While the recall mandate is system-wide, it is up to campuses to implement it based on local conditions. Some seemed unclear on the mandate; The UC campuses in San Diego and Merced said they recommend but do not require a booster shot. UC San Francisco, a graduate-level and professional training campus dedicated to the health sciences, said to have launched a campaign to encourage eligible students and employees to get vaccinated by January 15.

Last month, the Food and Drug Administration cleared Moderna and Pfizer-BioNTech booster shots for people ages 18 and older, and on Dec. 9 expanded the guideline to include 16- and 17-year-olds.

UC student leaders have backed the idea of ​​a move to online classes at the start of the winter semester in light of the spread of the Omicron variant.

“I’m glad to see UC go online – at least temporarily,” said UC Student Assn. leader Esmeralda Quintero-Cubillan, 23, senior at the Santa Barbara campus. “I say this with remorse, as someone who thought my senior year would be in person, but for the risk to public health and the health and well-being of our community, I think it makes sense to move on. in line.”

But Quintero-Cubillan, a resident assistant, remains concerned about what the delay could mean for student housing and food security.

“I am a student who struggled with food insecurity my entire time at UC; I faced homelessness,” Quintero-Cubillan said. “I’m very scared.”

Manu Agni, student associate president at UC San Diego, was supportive of the move to online education but frustrated with the situation.

“We feel like we’ve done a great job keeping our community safe. But now Omicron and Delta cases are surging in San Diego County and California [are] causing this change, so we feel like we are suffering the consequences of someone else’s actions,” said 21-year-old Agni. “We understand it’s based on science, but it’s still sad and disappointing.”

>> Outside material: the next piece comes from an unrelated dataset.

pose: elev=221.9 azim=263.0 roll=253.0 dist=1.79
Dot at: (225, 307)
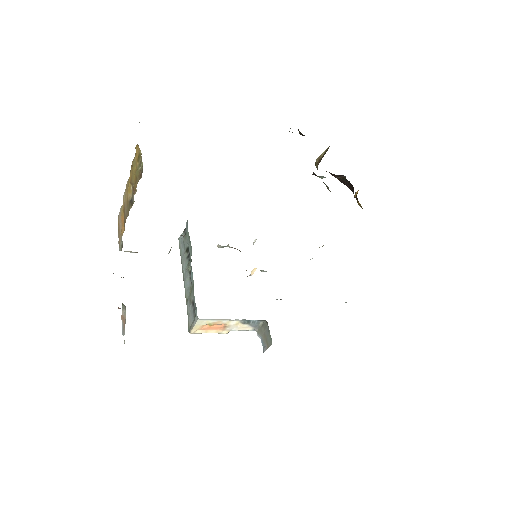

The first semester back on campus after a months-long hiatus has been a party, Agni said. The eldest, who is studying town planning, hopes the possible two-week switch to online teaching will not drag on any longer, but understands the importance of keeping up with the science.

“The right choice isn’t always the most exciting,” Agni said.

Naomi Waters, a senior at UC Riverside, said she was relieved at the temporary shift to teaching online. She had nervously watched the reports of the spread of the Omicron variant and thought that gathering students again after the holidays would be risky.

“Honestly, I was very scared about people going back to in-person classes,” she said. “I’m definitely relieved that they take campus safety to heart.”

Waters, who majors in public policy and African American studies, said she supports requiring reminders for campus members. As a senior, she said, she no longer takes large lectures and felt safe in the only in-person class she had this term, which had about 10 students who wore masks and could each other. distance into a large room with open doors. But a reminder would help ensure greater safety for all students, she added.